S’appuyant sur les dispositions du règlement intérieur de l’Assemblée nationale ainsi que sur la Constitution, l’élu a sollicité des éclaircissements sur cette opération financière d’envergure, qui a permis à la RDC de lever plus d’un milliard de dollars américains. Une initiative intervenue dans un contexte international tendu, marqué notamment par les rivalités géopolitiques entre grandes puissances.
Dans son intervention, le ministre des Finances a insisté sur la portée stratégique de cette émission obligataire.
« Nous ne célébrons pas le milliard de dollars mobilisé, mais l’entrée de la RDC sur les marchés internationaux », a-t-il déclaré.

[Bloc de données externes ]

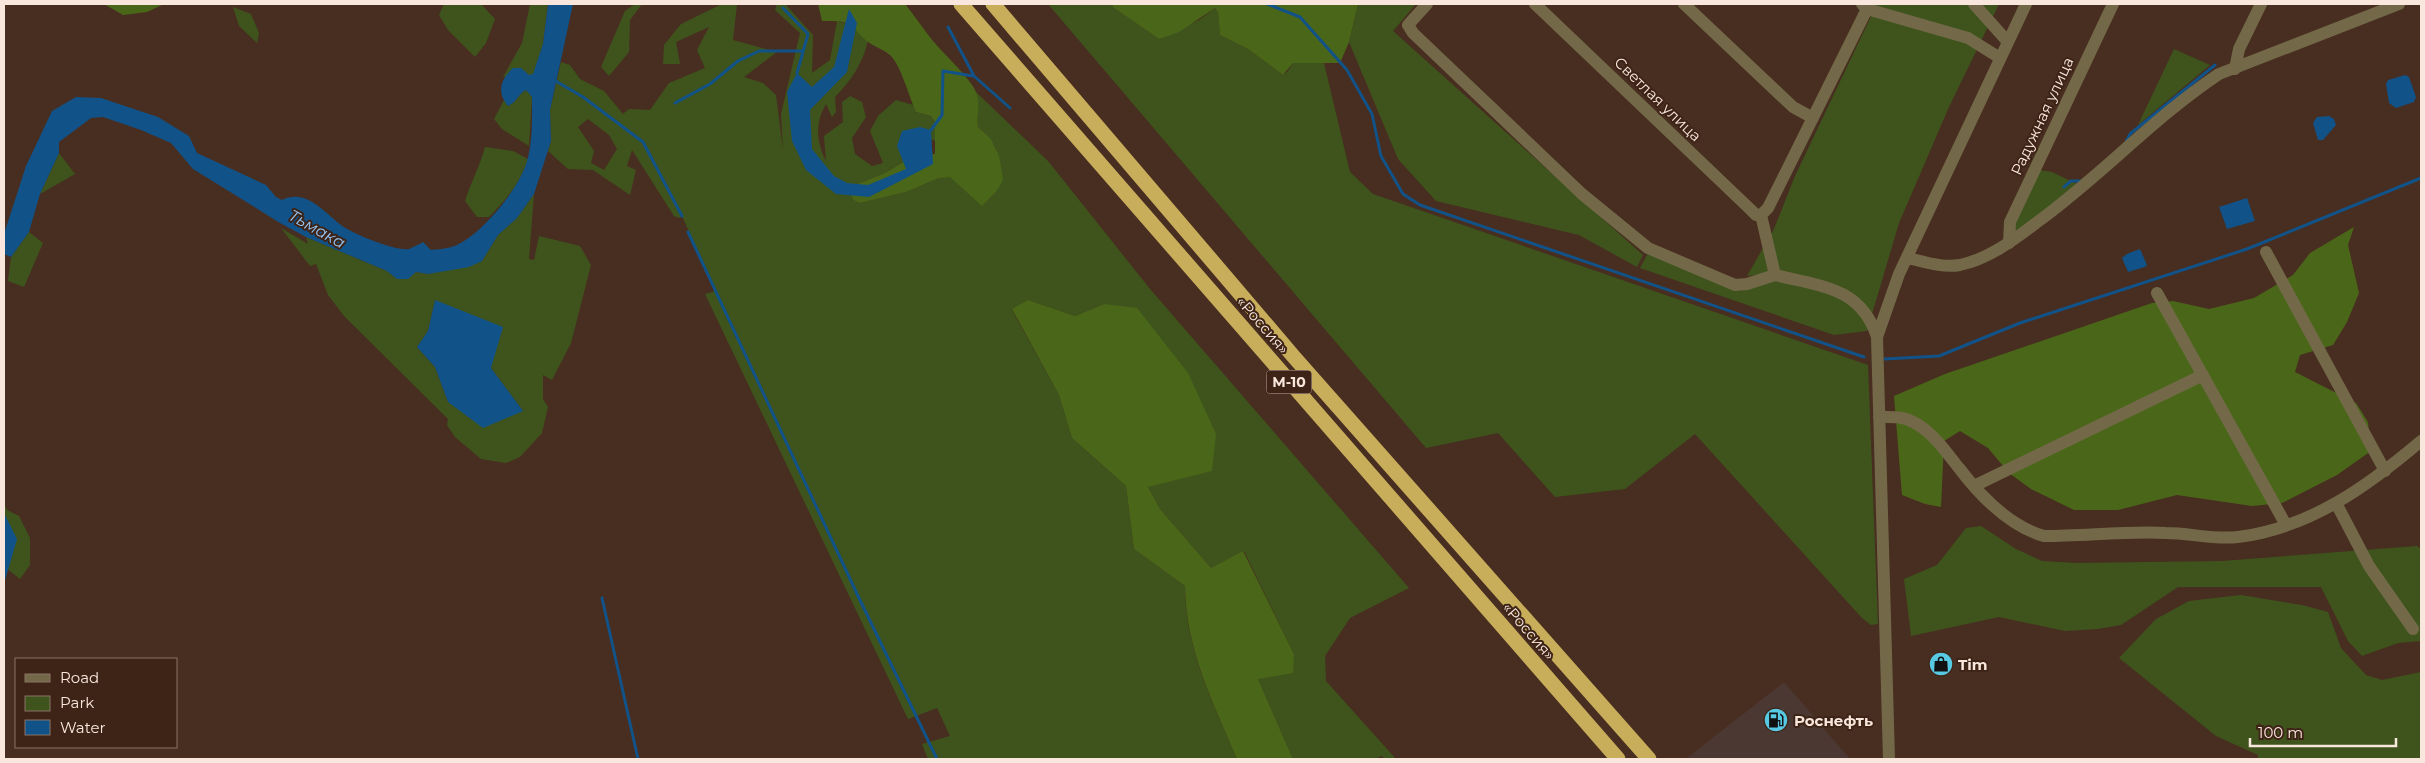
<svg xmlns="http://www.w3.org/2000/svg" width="2425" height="763" viewBox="0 0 2425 763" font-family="Montserrat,sans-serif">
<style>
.commercial{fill:#4c3832}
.green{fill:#3e541c;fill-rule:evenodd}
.forest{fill:#4a6719}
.water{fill:#115288}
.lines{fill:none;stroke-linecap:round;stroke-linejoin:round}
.stream{stroke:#115288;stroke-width:3}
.minor{stroke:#736949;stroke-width:12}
.highway{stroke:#c8ad5a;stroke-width:15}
.labels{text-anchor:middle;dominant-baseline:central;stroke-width:4;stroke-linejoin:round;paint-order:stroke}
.shield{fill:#3e2416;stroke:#c1aca2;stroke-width:1}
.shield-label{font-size:14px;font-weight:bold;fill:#f9e7de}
.street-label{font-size:15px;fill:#f9e7de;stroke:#3e2416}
.poi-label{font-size:15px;font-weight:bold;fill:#f9e7de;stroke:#3e2416;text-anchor:start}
.water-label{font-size:16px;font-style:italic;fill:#95c4f2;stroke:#3e2416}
</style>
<rect width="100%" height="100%" fill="#482e20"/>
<path class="commercial" d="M1784,682L1850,759H1690L1688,757Z"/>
<path class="green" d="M444,4H481L495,19L486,43L475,57L448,30L439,15Z
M530,4H548L543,44L533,75L503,77L522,43Z
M635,4H642L630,20L629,52L609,76L601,67L625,11Z
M722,4H737L733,40L777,52L744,77L763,83L776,95L783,150L781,114L800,33L775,10L777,4H785L813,35L812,73L830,60L837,21L854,26L868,41C862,65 852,79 835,97L836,112L832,117L826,104C815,123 816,141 826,161L824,136L843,122L842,102L850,96L862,102L866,117L852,138L855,154L872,166L883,163L870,131L878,116L896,100L913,105L916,112L931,116L935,122V141L923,135L905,160L885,173L855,185L851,193L853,200L860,203L906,192L939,178L950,176L983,205L996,192C999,160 1004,150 978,127C976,115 978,104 976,92L1048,161L1150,289L1409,588L1350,618L1325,656L1326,681L1396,759H1385L1382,756L1374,759H1293L1258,679L1294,654L1244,551L1211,568L1160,509L1148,487L1104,304L1075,316L1028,300L1012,310L1059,395L1072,438L1126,486L1134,549L1185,586C1185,649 1213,703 1237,759H928L922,744L950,736L937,708L908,719L705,294L716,291L682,216L679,218L674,216L632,150L627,166L636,170L630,195L593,170L568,169L548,151L551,141L550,110L561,62L570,65L580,79L604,91L623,114L629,109L650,110L669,83L705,68L697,50L709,27L676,42L680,64H663L664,45L681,24ZM588,119L609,135L617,149L604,170L591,163L594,151L578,127Z
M1048,4H1111L1114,8L1159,39L1199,20L1215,8L1218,12L1220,35L1248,49L1283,75L1288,71L1293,63H1324L1350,172L1373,194L1868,365L1878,624L1871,625L1862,618L1695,434L1625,489L1555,497L1498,433L1426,448Z
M1358,4H1416L1393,31L1643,255L1637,267L1579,235L1436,201L1398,159L1349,42Z
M1874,4H1999L1949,107L1899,223L1867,331L1834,335L1640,268L1648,253L1740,291L1763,274L1747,276L1774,229L1795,176L1876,6Z
M233,7L251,14L259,33L257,43L239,26Z
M2174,49L2210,65L2138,125Z
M526,90L532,97L529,146L502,129L494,119L504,100L508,106C517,102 518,94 526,90Z
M485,147L513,151L528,159C520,183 507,199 489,217H477L465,201C471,182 480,166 485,147Z
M59,153L75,174L40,194Z
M2039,170L2052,172L2079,185L2023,227L2014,231V220Z
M534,194L529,259L534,260L539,236L580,246L591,265L571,343L552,380L543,375V399L548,407L542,433L520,457L506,463L481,459L455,437L447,425L448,419L344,316L328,295L316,264L310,266L281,228L308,244L306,237L387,271L397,279L416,272L428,274L482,261L498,235L517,218ZM435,300L491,368L523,411L448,402L435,367L417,347L428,331Z
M29,232L43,243L24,287L8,281L11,257Z
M4,503L7,510L19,516L30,538V565L20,579L5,567Z
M1981,526L2016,549L2042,561L2076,563L2222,561L2417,546L2421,549V641L2398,643L2362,656L2348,641L2321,587H2178L2121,625L2098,629L2065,631L1999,617L1911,636L1904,579L1937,565L1966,528Z
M2241,595L2302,605L2328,612L2341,648L2366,675L2382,680L2421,672V759H2258V755L2216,736L2119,658L2156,619L2189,601Z"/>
<path class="forest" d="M104,4H164L147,12L123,15Z
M818,4H905C915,16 923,29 933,41C944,54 971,79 976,92C981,104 976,115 978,127L991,139L999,156L1003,180L996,192L982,206L950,177L939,178L906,192L860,203L853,200L851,193L855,185L885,173L914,155L935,154V122L931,116L916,112C910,99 901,66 891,56C885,50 875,47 868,42C846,23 855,21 822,21Z
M1111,4H1358L1349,42L1340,63H1293L1283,75L1248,49L1220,35L1218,12L1215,8L1179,32L1159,39L1114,8Z
M2354,227L2348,245L2359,293L2347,322L2333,345L2300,355L2295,372L2356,403L2368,422L2371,451L2337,475L2282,503L2252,506L2177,495L2118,510H2074L2031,489L2009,473L1988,448L1960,431L1944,441L1941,507L1925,504L1902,495L1894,396L1945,374L2152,303L2173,301L2209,309L2254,298L2293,275L2310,253Z
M1028,300L1075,316L1104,304L1137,308L1188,373L1216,434L1212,471L1148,487L1160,509L1211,568L1243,551L1294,654L1293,673L1258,679L1293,759H1237C1213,702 1186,651 1185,586L1134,549L1126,486L1072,438L1059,395L1012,309Z"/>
<path class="water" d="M548,4H573L550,110L551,141L534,194L517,218L498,235L482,261L469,267L428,274L416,272L408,279H397L387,271L306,237L280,223L193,169L171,143L141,130L103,117L91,118L59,142V153L40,194L29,232L11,257L4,254V234L26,166L52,111L76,97L101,98L158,117L189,136L197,153L266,185L276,197L282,200C306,188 324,212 341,225C351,233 397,252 409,249C414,247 419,244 423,242L431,250C443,249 454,248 464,241C486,228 520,187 527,161C533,141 532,117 532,97L526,90C518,94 517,102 508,106C496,92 501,79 513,68H521L529,75L533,74L543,44Z
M849,9L857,23L847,72L810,110L812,149L834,176L847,183L868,185L906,169L897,146L902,131L920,127L931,130L933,164L869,197L836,194L806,170L792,141L787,92L797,73L812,87L834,67Z
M2405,75L2409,77L2416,97L2414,102L2396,108L2389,103L2386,84L2388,80Z
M2329,116L2334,119L2336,125L2323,140H2318L2313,123L2317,117Z
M2247,198L2255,221L2227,229L2219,207Z
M2140,249L2147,265L2145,267L2128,272L2122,258L2127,254Z
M435,300L503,327L491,368L523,411L483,428L448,402L435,367L417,347L428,331Z
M4,513L17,539L4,584Z"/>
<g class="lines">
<path class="stream" d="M1267,4L1300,17L1347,70L1372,114L1381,156L1403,194L1420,205L1864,357
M783,8L808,34L797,73
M948,27L974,76L1010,108
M554,80L583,97L643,142L682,216
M675,103L710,84L738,61L759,51H803
M931,130L942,115L943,71L973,76
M2126,142L2130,134L2215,65
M2064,187L2071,181H2082
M688,232L858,596L937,759
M1885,359L1939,356L2020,323L2247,249L2421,178
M602,598L638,759"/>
<path class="minor" d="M1427,4L1408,25L1413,33L1582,194L1648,248L1735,285L1747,284L1775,275
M1535,4L1750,209L1756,215H1761
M1684,4L1793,107L1813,118
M1862,4L1867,9L1968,38L2000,58
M1974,4L2008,42
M2235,69L2239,49L2261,4
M1761,215L1768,208L1867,9
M1761,215L1775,275C1820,286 1861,287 1877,337
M2009,243L2010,222L2113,4
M2266,252L2385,471
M1908,258C1925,262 1942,268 1960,265C1988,259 2014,240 2036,223C2100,177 2153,118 2219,74L2399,4
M2157,293L2286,525
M1879,417C1891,417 1903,416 1913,422C1932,431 1946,452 1959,468C1981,497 2009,526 2044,536C2085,536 2126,531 2166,533C2190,533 2214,540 2238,537C2310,528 2368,486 2421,441
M1974,486L2203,375
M2336,503L2369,566L2413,629
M1889,759L1877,337L1899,274L2026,4"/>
<path class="highway" d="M961,4L1618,759
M993,4L1294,357L1649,759"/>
</g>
<defs>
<g id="shop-disc" transform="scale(1.25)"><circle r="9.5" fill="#58c9e3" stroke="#3e2416"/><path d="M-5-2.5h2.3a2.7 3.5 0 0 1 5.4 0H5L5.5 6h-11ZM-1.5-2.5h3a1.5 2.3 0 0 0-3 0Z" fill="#111"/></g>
<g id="fuel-disc" transform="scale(1.25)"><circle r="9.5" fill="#58c9e3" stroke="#3e2416"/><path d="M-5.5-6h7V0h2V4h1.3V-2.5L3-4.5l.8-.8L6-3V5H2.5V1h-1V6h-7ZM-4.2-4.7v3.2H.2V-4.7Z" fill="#111"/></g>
</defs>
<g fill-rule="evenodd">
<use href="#shop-disc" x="1941" y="664"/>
<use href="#fuel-disc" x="1776" y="720"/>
</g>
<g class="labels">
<rect class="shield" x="1266.5" y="370.5" width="45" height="23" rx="4"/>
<g class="shield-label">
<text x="1289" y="382">М-10</text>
</g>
<g class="street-label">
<text transform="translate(1658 99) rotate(44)">Светлая улица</text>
<text transform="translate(2042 116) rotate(-65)">Радужная улица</text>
<text transform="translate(1263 325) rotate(49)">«Россия»</text>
<text transform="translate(1529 631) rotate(49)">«Россия»</text>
</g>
<g class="poi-label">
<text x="1958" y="664">Tim</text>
<text x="1794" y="720">Роснефть</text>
</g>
<g class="water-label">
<text transform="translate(317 229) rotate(29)">Тьмака</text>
</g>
</g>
<rect width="2425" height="763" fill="none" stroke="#f9e7de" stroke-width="10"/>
<rect x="15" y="658" width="162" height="90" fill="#3e2416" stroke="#897266"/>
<rect x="25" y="674" width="25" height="8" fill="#736949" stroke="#897266"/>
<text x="60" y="683" font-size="15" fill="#f9e7de">Road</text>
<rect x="25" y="696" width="25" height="15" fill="#3e541c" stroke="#897266"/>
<text x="60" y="708" font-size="15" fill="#f9e7de">Park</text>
<rect x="25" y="720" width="25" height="15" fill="#115288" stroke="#897266"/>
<text x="60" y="733" font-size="15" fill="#f9e7de">Water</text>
<path d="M2250 738v8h146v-8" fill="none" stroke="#f9e7de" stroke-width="2.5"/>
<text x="2258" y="738" font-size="15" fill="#f9e7de" stroke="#3e2416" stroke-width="4" paint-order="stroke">100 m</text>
</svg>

Pour lui, cette opération consacre avant tout la crédibilité financière du pays à l’échelle internationale, fruit des réformes engagées par le Gouvernement sous la conduite du Président de la République, Félix-Antoine Tshisekedi Tshilombo.
Les fonds levés, a-t-il précisé, seront orientés vers des projets structurants, notamment dans les secteurs des infrastructures et de l’énergie, considérés comme des leviers essentiels de la transformation économique.
Sur le plan des conditions financières, Doudou Fwamba a rassuré les députés en mettant en avant des fondamentaux macroéconomiques jugés solides, avec un déficit public limité à 2,4 % du PIB et un niveau d’endettement contenu à 18,1 %. Des indicateurs qui, selon lui, positionnent favorablement la RDC par rapport à des économies de profil similaire.
Répondant aux préoccupations liées à la régularité de la démarche, au coût de l’emprunt et à ses impacts macroéconomiques, le ministre a réaffirmé l’engagement du Gouvernement à inscrire cette opération dans une logique de discipline budgétaire et de réduction de la précarité sociale.
Qualifiée de « signal fort » sur l’échiquier international, cette première sortie de la RDC sur les marchés de capitaux devrait, selon l’exécutif, renforcer l’attractivité du pays auprès des investisseurs étrangers.
En somme, le ministre des Finances a salué l’initiative parlementaire, estimant qu’elle contribue à renforcer la transparence et le débat autour des grandes orientations économiques du pays.